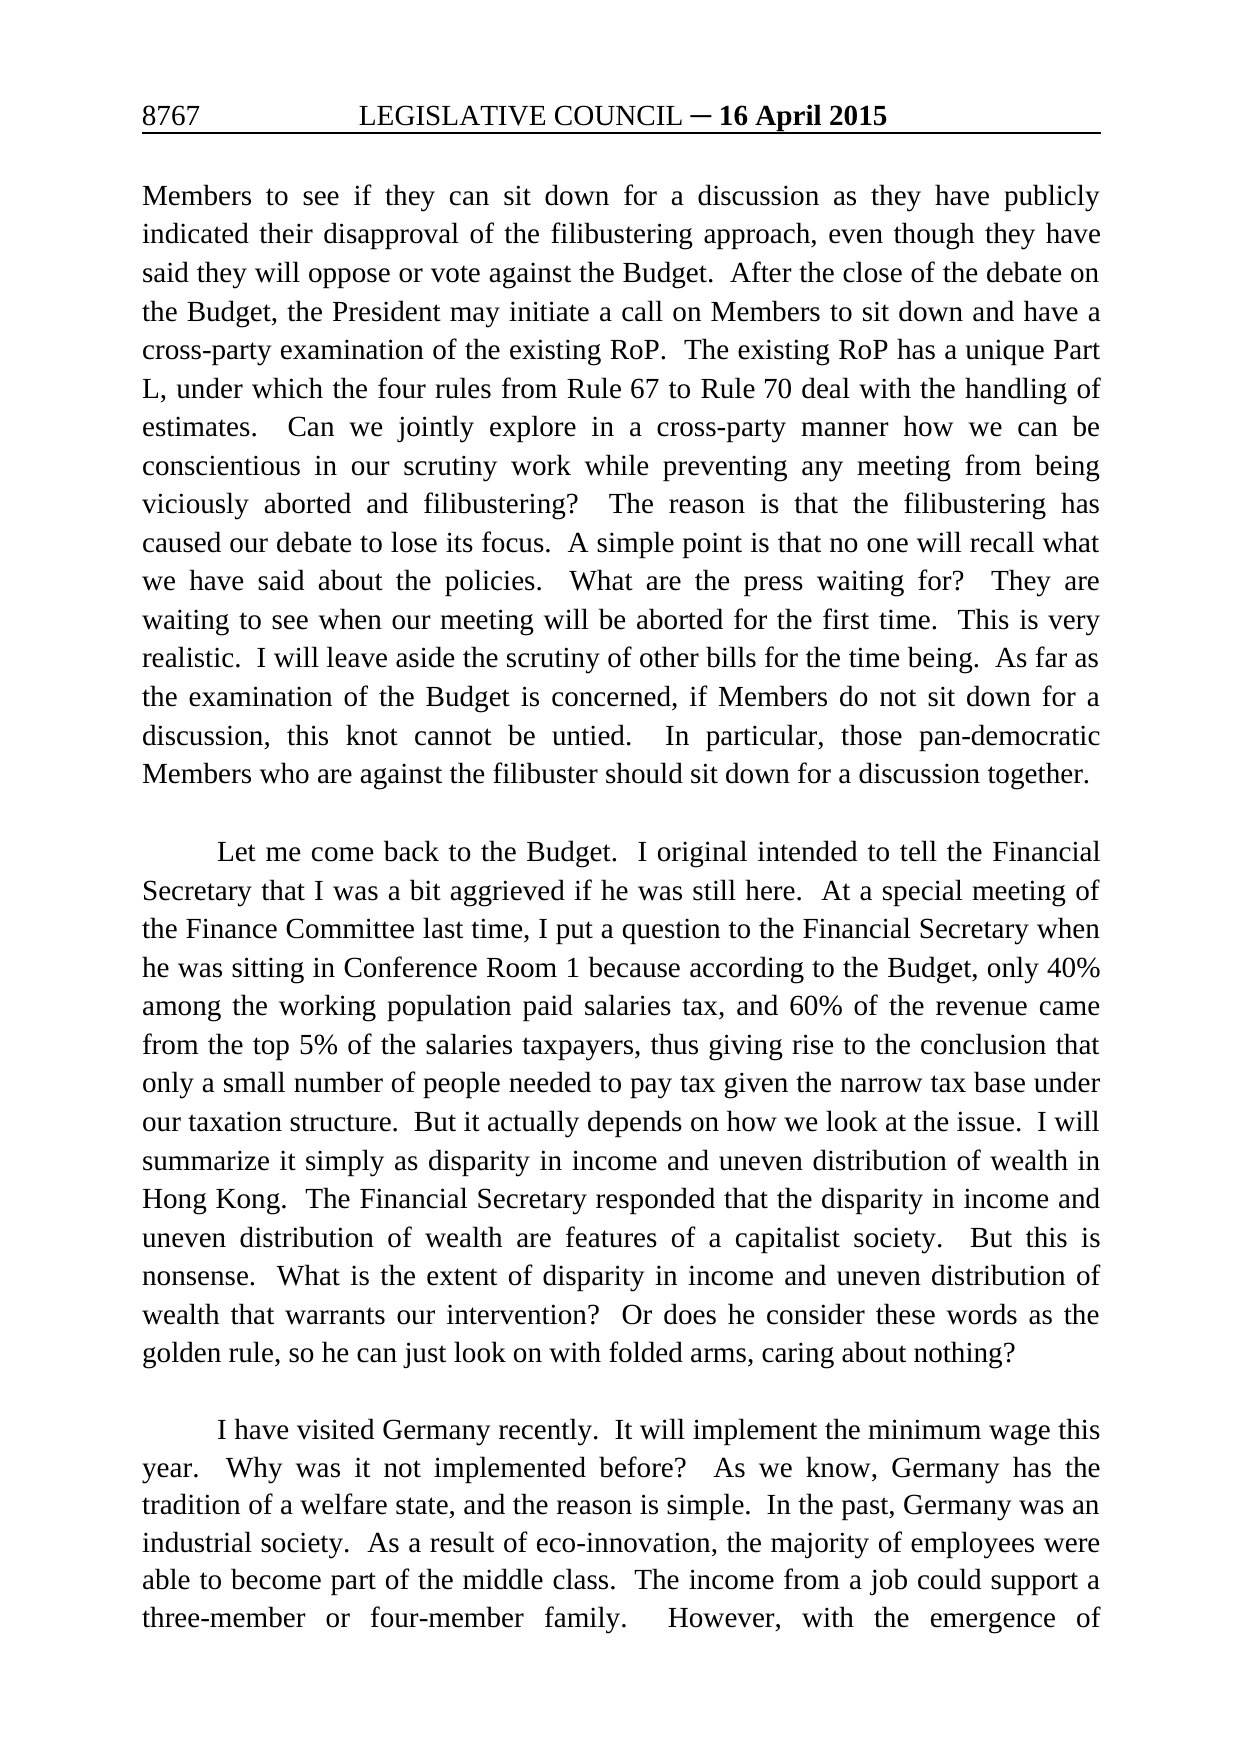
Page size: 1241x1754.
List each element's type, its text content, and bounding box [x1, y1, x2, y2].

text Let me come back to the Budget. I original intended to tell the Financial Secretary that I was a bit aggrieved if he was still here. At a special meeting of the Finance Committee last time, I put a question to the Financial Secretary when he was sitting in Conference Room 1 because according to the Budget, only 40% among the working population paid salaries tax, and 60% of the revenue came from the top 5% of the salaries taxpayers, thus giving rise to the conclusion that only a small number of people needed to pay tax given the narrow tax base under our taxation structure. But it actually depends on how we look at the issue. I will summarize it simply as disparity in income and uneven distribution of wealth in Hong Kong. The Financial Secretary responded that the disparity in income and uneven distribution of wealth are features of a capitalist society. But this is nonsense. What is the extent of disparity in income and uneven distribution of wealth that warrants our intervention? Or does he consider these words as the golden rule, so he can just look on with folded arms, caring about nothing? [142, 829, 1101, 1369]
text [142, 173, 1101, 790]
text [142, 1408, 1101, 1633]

- - -

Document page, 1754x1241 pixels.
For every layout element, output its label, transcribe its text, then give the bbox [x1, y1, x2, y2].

- - -

What you need to do
Out of the data above, transcribe exactly and only the lines starting with the line that has "List each element's" and going on through the line that has "text [142, 1408, 1101, 1633]", both included.

Completed exercise
List each element's type, its text content, and bounding box [x1, y1, x2, y2].

text Let me come back to the Budget. I original intended to tell the Financial Secretary that I was a bit aggrieved if he was still here. At a special meeting of the Finance Committee last time, I put a question to the Financial Secretary when he was sitting in Conference Room 1 because according to the Budget, only 40% among the working population paid salaries tax, and 60% of the revenue came from the top 5% of the salaries taxpayers, thus giving rise to the conclusion that only a small number of people needed to pay tax given the narrow tax base under our taxation structure. But it actually depends on how we look at the issue. I will summarize it simply as disparity in income and uneven distribution of wealth in Hong Kong. The Financial Secretary responded that the disparity in income and uneven distribution of wealth are features of a capitalist society. But this is nonsense. What is the extent of disparity in income and uneven distribution of wealth that warrants our intervention? Or does he consider these words as the golden rule, so he can just look on with folded arms, caring about nothing? [142, 829, 1101, 1369]
text [142, 173, 1101, 790]
text [142, 1408, 1101, 1633]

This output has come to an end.